Fastest sharing method over lan


  1. Posts : 662
    Windows 7 Home Premium x64, Mac OS X 10.6.2 x64
       #1

    Fastest sharing method over lan


    What sharing method that I can map it as a network drive has the fastest transfer speeds? I only need it to be shared over my LAN, for any outside access I will use a VPN from the same computer that is hosting the drive.

    There's a 3TB drive in the desktop that I want to be able to share to other computers (both mac, PC, and iPhone) over my LAN and have it show up for them in My Computer.

    So what method has the fastest transfer rates? I tried SMB but It only fluctuated between 2MB/s and 500KB/sec, but that was only with a 10/100 ethernet card. Would getting a gigabit card speed this up to at least 6MB/s minimum?

    FYI I also enabled it to have FTP access for easy use with XBMC.
      My Computer


  2. Posts : 881
    Windows 7 Ultimate x64
       #2

    Upgrade to Gigabit and you will be golden!
      My Computer


  3. Posts : 662
    Windows 7 Home Premium x64, Mac OS X 10.6.2 x64
    Thread Starter
       #3

    Random question: Does the speed of our comcast internet matter, or does it use the full speed between my devices.

    Map:
    Since it only stays in the top 3, does that mean my internet speed is irrelavent and should have 300mbps or 37MB/s transfer speed (max of 802.11n) when transffering to and from the drive on my LAN?

    AND when transffering from somewhere else with VPN the transfer limit is whichever of the two (random or ours) is the slowest?
    Fastest sharing method over lan-untitled-1.png
      My Computer


  4. Posts : 881
    Windows 7 Ultimate x64
       #4

    The WAN speeds wont matter over LAN because the traffic never touches the device. The VPN on the other hand will touch it and effect your speeds. Max speed will always be your slowest device. NIC, hard drive, etc.....

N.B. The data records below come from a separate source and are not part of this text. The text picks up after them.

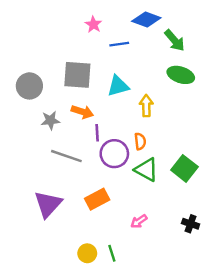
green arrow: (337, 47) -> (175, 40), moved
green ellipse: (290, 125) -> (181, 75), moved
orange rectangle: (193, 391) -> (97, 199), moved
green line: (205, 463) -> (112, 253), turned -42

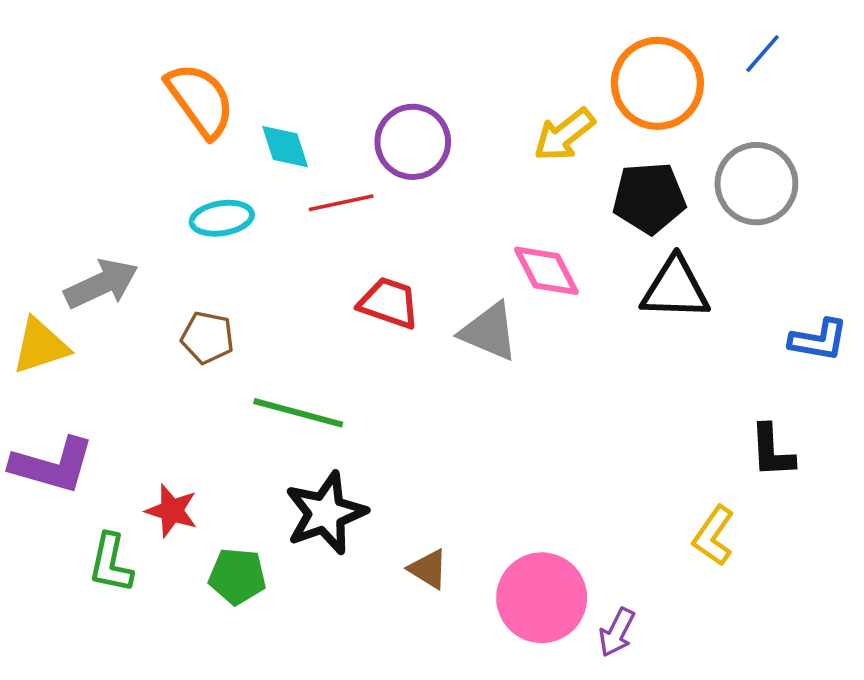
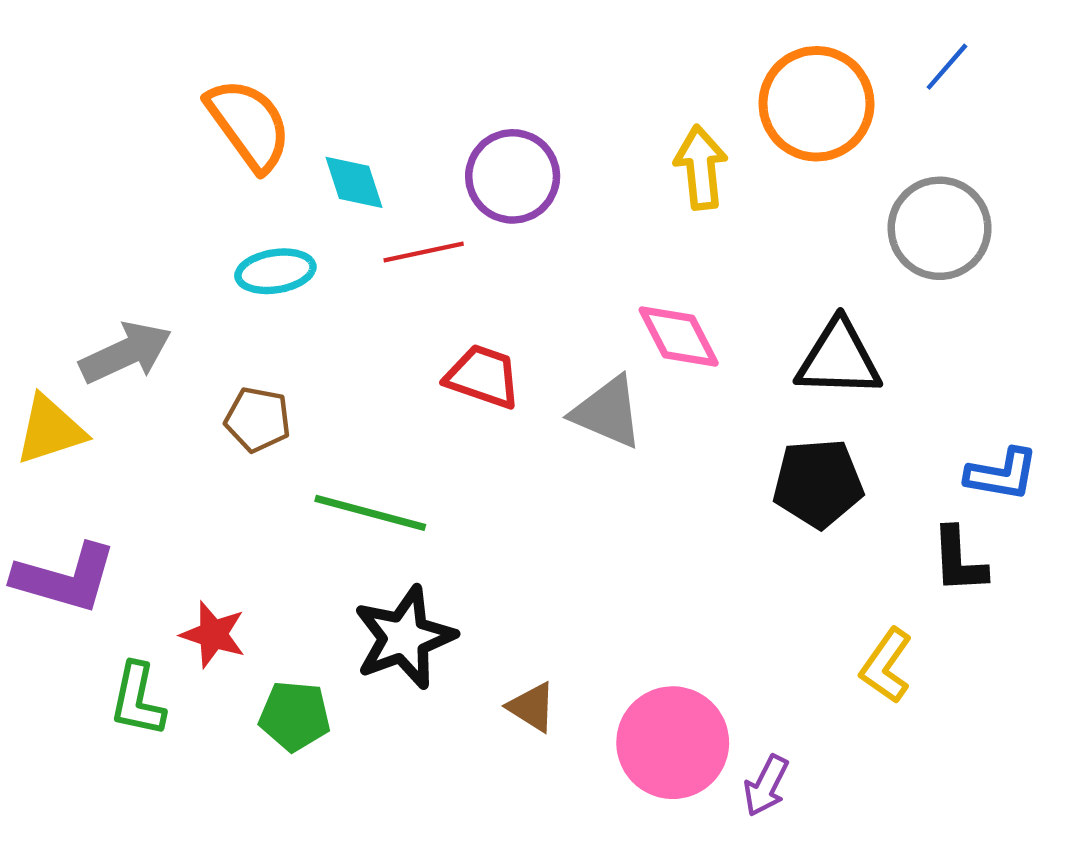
yellow arrow: (564, 135) -> (701, 167), turned 122
black pentagon: (649, 198) -> (818, 483), moved
blue L-shape: (819, 340) -> (1002, 474), moved

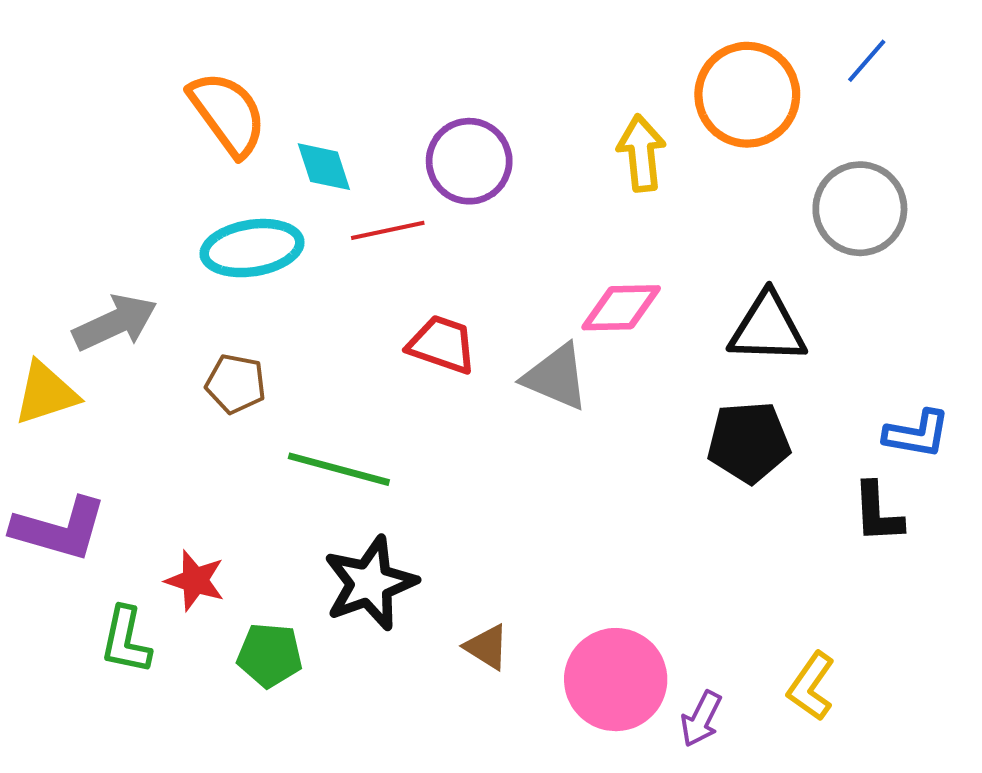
cyan ellipse: (275, 271) -> (252, 248), size x1.4
pink diamond: (679, 336) -> (621, 308), turned -64
yellow L-shape: (886, 666) -> (811, 686), moved

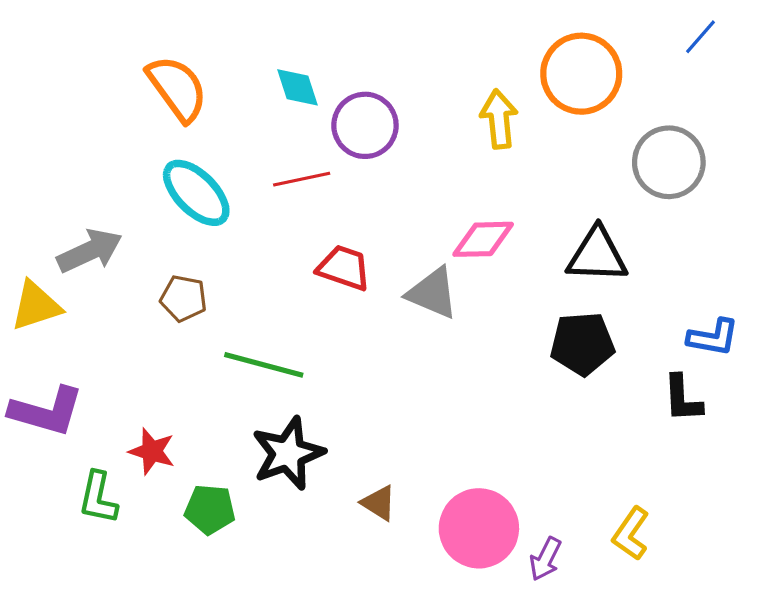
blue line: (867, 61) -> (700, 37), moved
cyan diamond: (324, 167) -> (297, 87), moved
cyan ellipse: (252, 248) -> (196, 193), turned 54

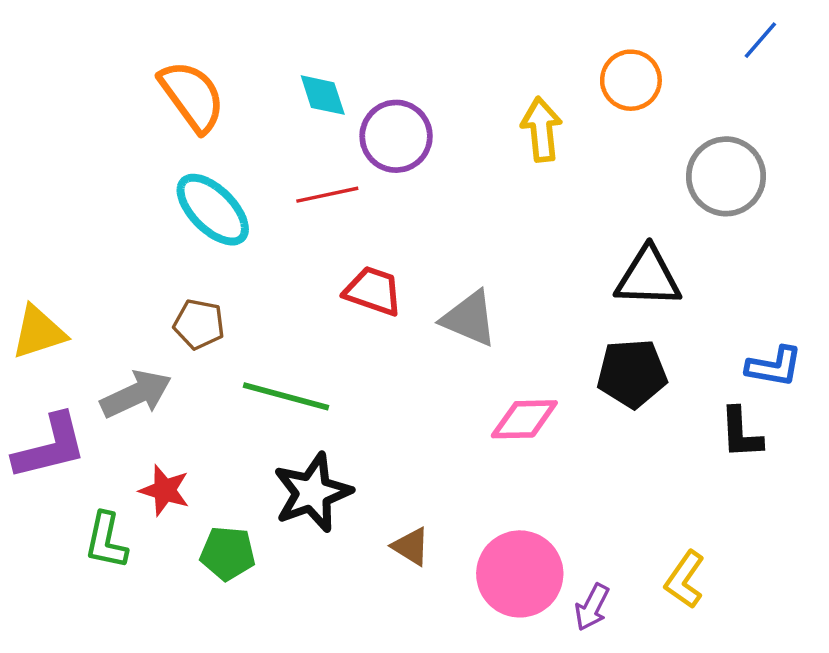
orange circle: (581, 74) -> (631, 80), size x0.7
pink diamond: (483, 239) -> (524, 419), moved
gray arrow: (90, 251) -> (136, 394), moved
purple L-shape: (46, 411) -> (50, 447), turned -30

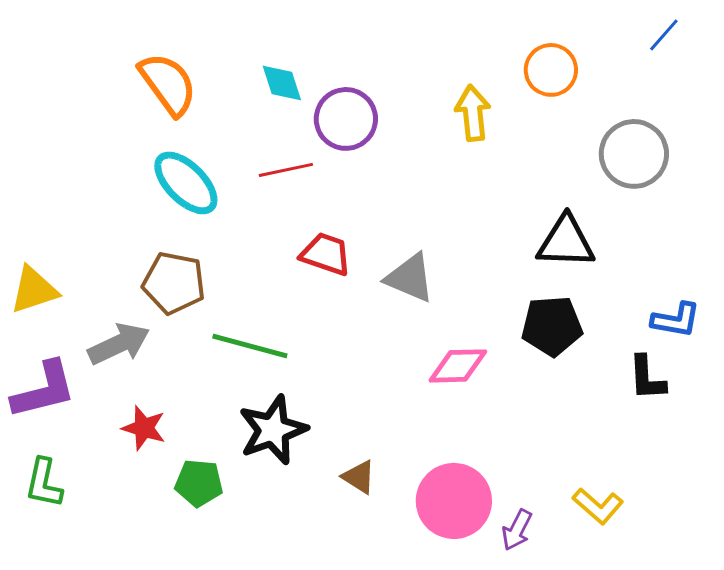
brown pentagon: (199, 324) -> (174, 283), size x1.4
green L-shape: (106, 541) -> (44, 483), moved
yellow L-shape: (685, 580) -> (598, 506), turned -84

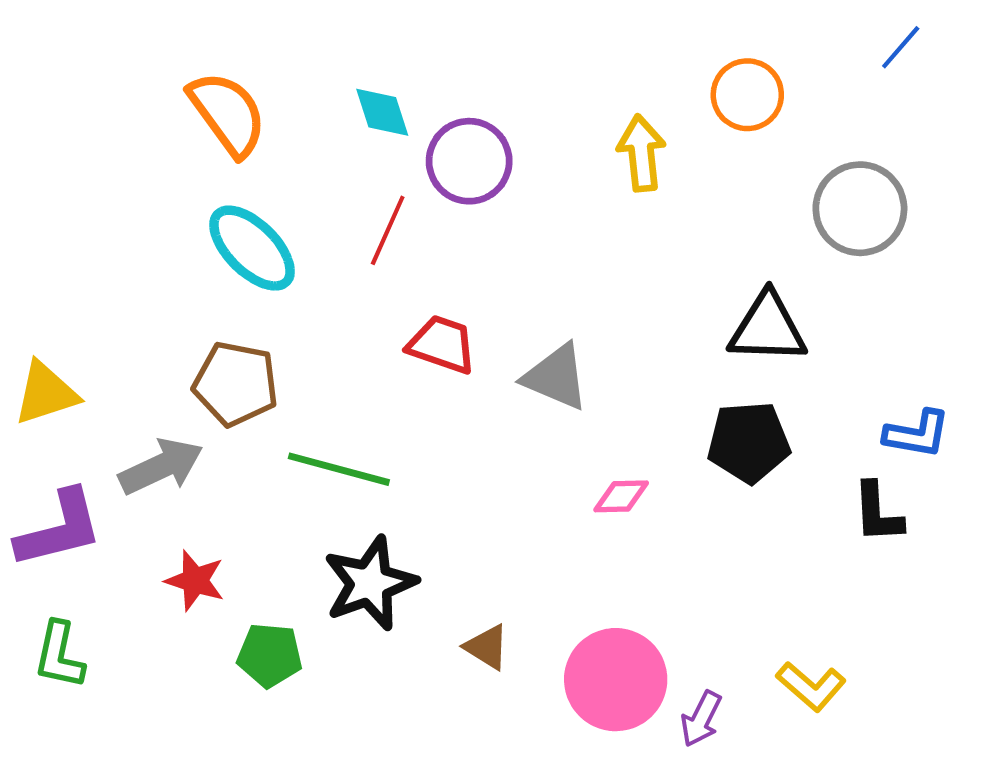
red line: (286, 170) -> (388, 230), turned -54
pink diamond: (458, 366) -> (621, 496), size x0.7

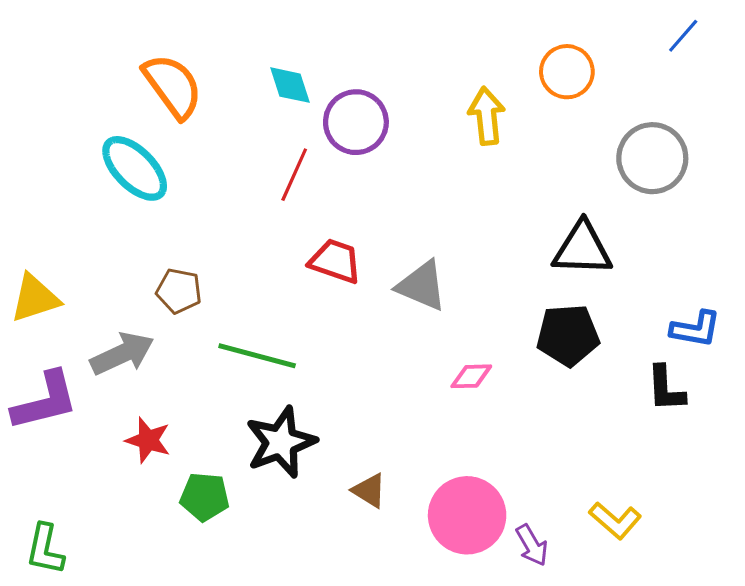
cyan ellipse: (252, 248) -> (135, 168), moved
brown pentagon: (236, 384) -> (179, 291), size x0.7
green L-shape: (59, 655) -> (45, 549), moved
purple arrow: (701, 719) -> (532, 545), turned -57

    Remember when your connecting to the VPN your going off the upload speed of your WAN and the download speed of the connection holding the VPN. Upload will probably be slower.
      My Computer


  5. Posts : 662
    Windows 7 Home Premium x64, Mac OS X 10.6.2 x64
    Thread Starter
       #5

    Well if 100mbps is about 12MB/s, why when I try to copy to the drive I have now on a 100mbps connection does it only transfer at 200-500KB/s? I get 6-10MB/s down but only .2-.5MB/s uploading to it. This is all inclusive on my LAN.
      My Computer


  6. Posts : 881
    Windows 7 Ultimate x64
       #6

    Again it's about finding the bottleneck, and other traffic that might be going over the network.

    The speeds your talking about are theoretical speeds.
      My Computer


  7. Posts : 662
    Windows 7 Home Premium x64, Mac OS X 10.6.2 x64
    Thread Starter
       #7

    I don't think there's a bottleneck.

    I set up the desktop as an ftp server, and transffered a 50MB video, and transffered at 10-15MB/s. I tried transffering the same video to the same spot with smb shares and only got .5-2.5MB/s. How can I speed that up?
      My Computer


  8. Posts : 58
    Windows 7/8/8.1 x64 &&& Debian-Based Linux
       #8

    I think what Parman meant by bottleneck is that while you may have a gigabit NIC, cat5e cables, a gigabit router/switch, and an 802.11n connection, you'll never see the max speeds of any of those during a file transfer, because you can only read from the drive at a certain speed and you can only write to it at a certain speed. So in terms of hardware, your hard drive is definitely the bottleneck, because it has the slowest transfer rates. To increase this, you would need to upgrade to solid state drives (Not just on your network share, but your local machines as well. Remember that while you're reading from the remote drive, you're writing to the local, and vice versa. You'll need to upgrade both to effectively eliminate the bottleneck effect from your hard drives.)

    As far as software bottlenecks go (the network traffic load, protocol, etc), I think you just found yours. FTP is renowned as a very low overhead protocol. I think you may have to search out another sharing option that can perform on par if you don't want to go with FTP.